Two years would be too long for an Affordable Care Act replacement plan, according to Montana Senator Steve Daines.
After the Senate’s attempt to replace the Affordable Care Act collapsed last night, Republicans came up with a different plan: repealing Obamacare and replacing it within the next two years. But that idea failed on Tuesday afternoon.
In an interview with Yellowstone Public Radio Tuesday morning, Daines said he would support a bill repealing Obamacare, but he would want a replacement plan in action as soon as possible.

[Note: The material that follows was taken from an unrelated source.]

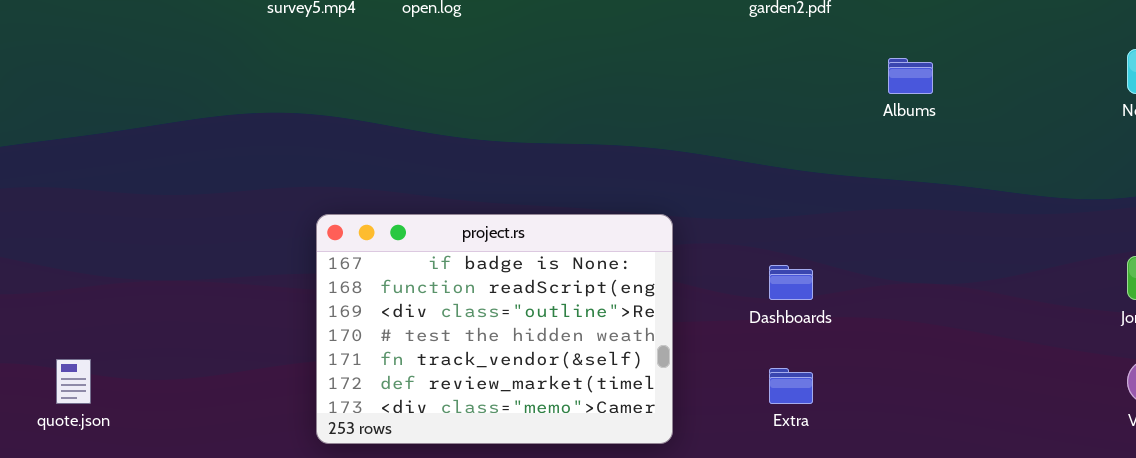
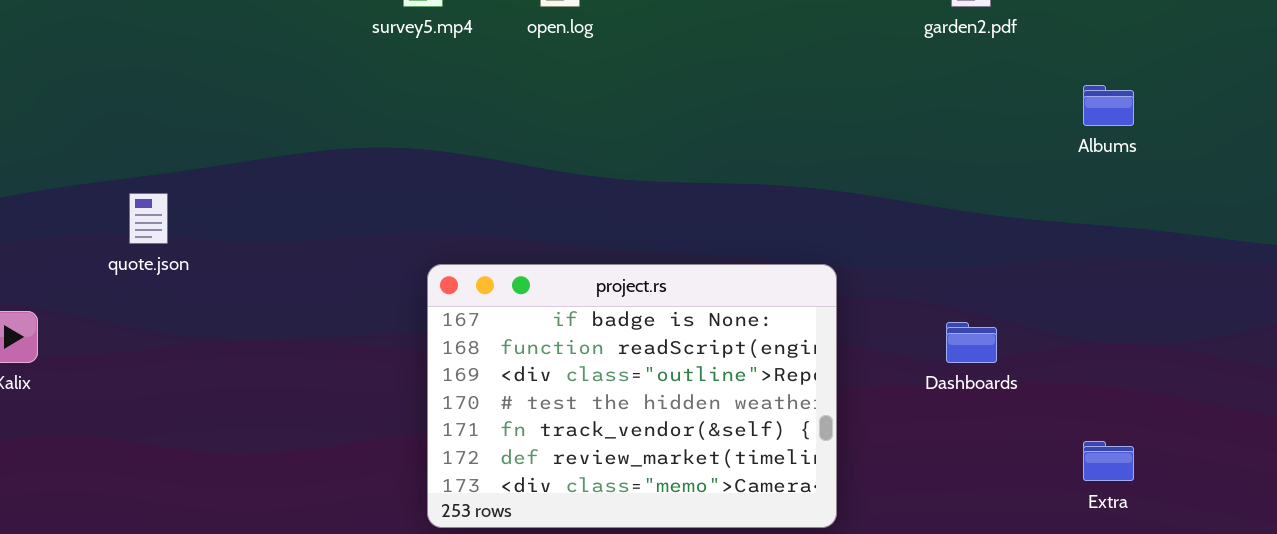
quote.json: [56,359,91,404] -> [129,193,168,244], moved
Extra: [769,368,813,404] -> [1083,441,1134,481], moved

“I think two years is too long," he said. "I would say as soon as possible because we have to restore certainty right now into a very uncertain and unstable situation which is our current healthcare system.”
A similar ‘repeal and delay’ bill was passed by the House and Senate back in 2015, but it was vetoed by former President Barack Obama. Some Republicans were hoping to reintroduce that bill, repealing the ACA and spending the next two years working on a replacement plan. But earlier this afternoon, enough Senate Republicans came out against that plan to make it unfeasible.
Daines said it’s time for a little less talk and a little more action.
"What I’m frustrated about is the fact that the Senate cannot come together here and get something done," he said. "The American people are expecting results, they are expecting action.”
Last night, Daines, along with six other senators, were invited to have dinner with President Trump.
“We talked about possibly changing the rules of the Senate. Eliminating the filibuster requirement to go to a simple majority vote to get bills passed. We do that today now for the Supreme Court. Why not do that also for laws?” Daines said.
Some Republicans - including President Trump - argued ending the filibuster could make it easier to pass a ‘repeal and delay’ plan.
In a statement released today, Montana’s Democratic Senator Jon Tester called repeal and delay “a disgusting attempt by Washington politicians to play politics with Montanans' lives by jacking up health care costs, kicking folks off their plans, and shutting down rural hospitals with no plan to increase access to health care or to lower costs."
Governor Steve Bullock had this to say about Senate leadership’s plans today:
"Just repealing and saying, ‘alright, we’ll figure it out somewhere down the road,’ I don’t think gives any more certainty to the insurance markets," Bullock said. "It certainly doesn’t give me any more certainty as the executive of this state in how we proceed. And for all those who have care, it doesn’t do any better either."
A 2015 report by the Congressional Budget Office said the repeal and delay plan could cause 18 million Americans to lose insurance in the first year, and premiums could rise by up to 25 percent.